**Record excerpts**
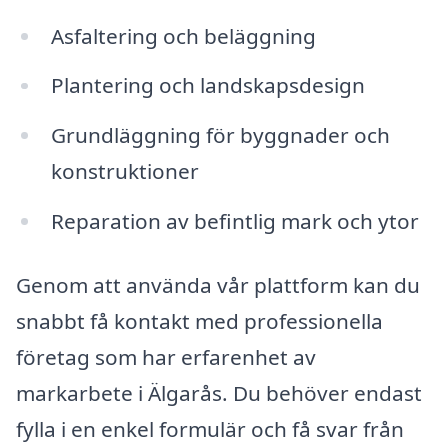
Asfaltering och beläggning
Plantering och landskapsdesign
Grundläggning för byggnader och
konstruktioner
Reparation av befintlig mark och ytor
Genom att använda vår plattform kan du
snabbt få kontakt med professionella
företag som har erfarenhet av
markarbete i Älgarås. Du behöver endast
fylla i en enkel formulär och få svar från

**Exercise aim**
Reproduce exactly the stretch of lines that starts at the one containing "Reparation av befintlig mark och ytor" and ends with the final line of the data, including both ends and nothing more.

**Result of the task**
Reparation av befintlig mark och ytor
Genom att använda vår plattform kan du
snabbt få kontakt med professionella
företag som har erfarenhet av
markarbete i Älgarås. Du behöver endast
fylla i en enkel formulär och få svar från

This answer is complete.